Merrill's view of the potential for stakeholder pensions is on target, he said.

"It has pretty massive potential," Jagger said.

U.K. mutual fund companies until now have been reluctant to offer stakeholder pension funds because they were invented for low- to middle-income people at small companies, Jagger said. But, Jagger said he expects the market will be lucrative and will not be limited to the assets of low and middle income people.

The law restricts stakeholder pension fees to no more than one percent. Most U.K. fund companies view that as prohibitively low and likely to result in low-grade products, Jagger said.

The one percent cap was a concern to Merrill Lynch, Aitken said. This prompted the firm to search for a low-cost shareholder service company before deciding whether to offer stakeholder pensions, Aitken said.

In the end, Merrill chose AMP of Sydney, Australia to design the software to offer the plans over the Internet. AMP has already successfully used comparable software for a similar government-sponsored 401(k)-type program in Australia, Aitken said. It was AMP that made offering a stakeholder pension plan economically feasible for Merrill, Aitken said.

Merrill was particularly interested in this new type of defined contribution savings plan because the firm foresees U.K. companies continuing to switch from defined benefit plans to defined contribution plans, Aitken said.

Jagger said he expects a major switch from defined benefit to defined contribution plans to occur in the U.K. within the next 10 years, much as there has been in the U.S. in the last 20 years.

Currently, U.K. fund companies view the U.K.'s $100 billion defined contribution business as inconsequential compared to its $1 trillion defined benefit business, Jagger said. However, those companies are mistaken about the potential impact of stakeholder pensions, he said.

Mid- to large-sized companies that already offer defined contribution plans, known as personal pensions in the U.K., will also either add stakeholder pensions to their retirement savings programs or convert their plans entirely to stakeholder pensions, Jagger said.

A growing number of plan sponsors view stakeholder pensions as the next wave of defined contribution plans, Jagger said. Stakeholder pensions are likely to be web-based because of the cost constraints of the one percent fee cap, he said. And as an Internet-based product, they will be viewed as more up-to-date than personal pension schemes, he said.
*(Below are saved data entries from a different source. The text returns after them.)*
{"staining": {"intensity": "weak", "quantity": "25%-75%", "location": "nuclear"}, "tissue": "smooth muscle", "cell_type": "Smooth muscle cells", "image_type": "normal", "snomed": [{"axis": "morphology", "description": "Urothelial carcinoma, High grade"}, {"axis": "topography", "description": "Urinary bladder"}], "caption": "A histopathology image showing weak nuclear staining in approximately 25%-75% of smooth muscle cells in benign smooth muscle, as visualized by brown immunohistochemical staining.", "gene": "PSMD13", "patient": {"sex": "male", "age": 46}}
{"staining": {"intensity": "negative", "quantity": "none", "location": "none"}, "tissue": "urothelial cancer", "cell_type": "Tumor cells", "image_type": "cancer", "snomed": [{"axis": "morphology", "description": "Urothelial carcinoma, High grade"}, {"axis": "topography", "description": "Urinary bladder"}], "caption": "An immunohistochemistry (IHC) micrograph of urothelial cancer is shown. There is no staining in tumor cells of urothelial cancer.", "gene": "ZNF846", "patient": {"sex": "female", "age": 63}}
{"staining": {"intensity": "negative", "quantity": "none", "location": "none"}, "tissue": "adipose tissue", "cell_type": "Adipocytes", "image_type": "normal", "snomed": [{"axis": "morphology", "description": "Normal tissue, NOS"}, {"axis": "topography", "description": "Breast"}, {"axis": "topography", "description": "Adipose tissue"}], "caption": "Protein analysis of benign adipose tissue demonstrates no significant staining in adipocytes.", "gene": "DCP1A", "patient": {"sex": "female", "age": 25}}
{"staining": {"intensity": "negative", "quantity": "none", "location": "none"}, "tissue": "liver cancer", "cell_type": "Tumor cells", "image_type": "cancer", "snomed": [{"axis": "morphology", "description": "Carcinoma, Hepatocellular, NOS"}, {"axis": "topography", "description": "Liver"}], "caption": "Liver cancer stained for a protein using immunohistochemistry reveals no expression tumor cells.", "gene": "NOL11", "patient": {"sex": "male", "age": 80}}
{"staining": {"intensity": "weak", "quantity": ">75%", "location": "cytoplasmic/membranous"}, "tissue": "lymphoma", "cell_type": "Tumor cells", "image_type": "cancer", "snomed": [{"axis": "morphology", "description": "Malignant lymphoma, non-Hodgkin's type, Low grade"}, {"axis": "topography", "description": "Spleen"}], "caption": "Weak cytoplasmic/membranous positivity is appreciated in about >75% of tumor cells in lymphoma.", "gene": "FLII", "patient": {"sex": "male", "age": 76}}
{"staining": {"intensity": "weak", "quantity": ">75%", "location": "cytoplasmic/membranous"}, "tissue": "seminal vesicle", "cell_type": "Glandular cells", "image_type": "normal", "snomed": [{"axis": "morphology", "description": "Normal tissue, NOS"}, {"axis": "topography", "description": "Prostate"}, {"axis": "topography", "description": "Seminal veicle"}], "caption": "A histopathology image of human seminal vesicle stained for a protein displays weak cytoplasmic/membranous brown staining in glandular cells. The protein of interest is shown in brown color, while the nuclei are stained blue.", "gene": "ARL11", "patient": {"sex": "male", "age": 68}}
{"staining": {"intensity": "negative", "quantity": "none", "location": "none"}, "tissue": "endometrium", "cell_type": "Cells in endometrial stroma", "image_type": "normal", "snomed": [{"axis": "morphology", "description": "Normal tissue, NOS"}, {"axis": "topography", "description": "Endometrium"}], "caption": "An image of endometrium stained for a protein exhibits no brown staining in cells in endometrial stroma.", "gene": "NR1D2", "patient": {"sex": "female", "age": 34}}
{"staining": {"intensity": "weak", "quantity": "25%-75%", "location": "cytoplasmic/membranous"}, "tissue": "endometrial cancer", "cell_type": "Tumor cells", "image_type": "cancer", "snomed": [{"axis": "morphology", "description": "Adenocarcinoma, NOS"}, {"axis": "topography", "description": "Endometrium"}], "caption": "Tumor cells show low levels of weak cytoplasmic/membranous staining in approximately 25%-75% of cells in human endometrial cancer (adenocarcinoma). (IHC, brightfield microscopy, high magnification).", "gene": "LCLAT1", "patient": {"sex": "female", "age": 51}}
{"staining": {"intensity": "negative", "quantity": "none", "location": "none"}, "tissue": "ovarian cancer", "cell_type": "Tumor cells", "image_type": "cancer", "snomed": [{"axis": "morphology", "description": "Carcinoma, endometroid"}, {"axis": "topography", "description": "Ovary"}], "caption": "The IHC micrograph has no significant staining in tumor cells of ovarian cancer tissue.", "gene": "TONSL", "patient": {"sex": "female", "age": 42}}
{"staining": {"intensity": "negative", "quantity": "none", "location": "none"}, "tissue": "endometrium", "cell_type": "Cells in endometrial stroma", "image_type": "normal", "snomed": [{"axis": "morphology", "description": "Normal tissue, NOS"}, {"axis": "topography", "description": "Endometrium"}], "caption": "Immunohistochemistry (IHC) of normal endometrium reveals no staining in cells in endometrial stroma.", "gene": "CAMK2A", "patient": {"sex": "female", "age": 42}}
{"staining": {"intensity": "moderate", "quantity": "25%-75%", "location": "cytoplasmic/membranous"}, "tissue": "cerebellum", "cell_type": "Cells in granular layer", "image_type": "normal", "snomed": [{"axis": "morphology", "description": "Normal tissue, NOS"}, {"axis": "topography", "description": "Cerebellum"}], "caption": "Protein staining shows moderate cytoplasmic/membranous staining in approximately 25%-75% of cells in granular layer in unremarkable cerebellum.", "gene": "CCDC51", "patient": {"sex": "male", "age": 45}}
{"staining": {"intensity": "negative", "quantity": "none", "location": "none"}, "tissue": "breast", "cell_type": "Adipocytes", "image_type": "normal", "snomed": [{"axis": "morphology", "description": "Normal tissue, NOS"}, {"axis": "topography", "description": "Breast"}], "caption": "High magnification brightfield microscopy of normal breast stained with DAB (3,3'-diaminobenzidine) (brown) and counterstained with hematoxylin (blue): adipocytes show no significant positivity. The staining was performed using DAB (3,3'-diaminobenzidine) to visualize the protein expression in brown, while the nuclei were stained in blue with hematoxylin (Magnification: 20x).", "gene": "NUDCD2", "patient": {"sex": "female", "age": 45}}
The fee cap is also likely to result in fewer investment choices in stakeholder pension plans, Jagger said. Unlike in the U.S., where 401(k) plans have become increasingly complex with myriad offerings, British plan sponsors view limited choice favorable since it is easier for participants to understand, Jagger said.

The positive publicity that stakeholder pensions are likely to command this fall might also convince some U.K. employers with defined benefit plans to gradually convert them to defined contribution plans, Jagger said.

The British government expects at least five million people to participate in stakeholder pensions, Jagger said. The government will promote stakeholder pensions with a $7.5 million marketing campaign in the fall, he said. Any fund company that introduces a stakeholder pension product soon after the campaign will benefit, Jagger said.

Fidelity Investments of Boston and Schroder Capital Management of New York are both considering offering stakeholder pensions in the U.K. as well, said spokespersons for the two firms.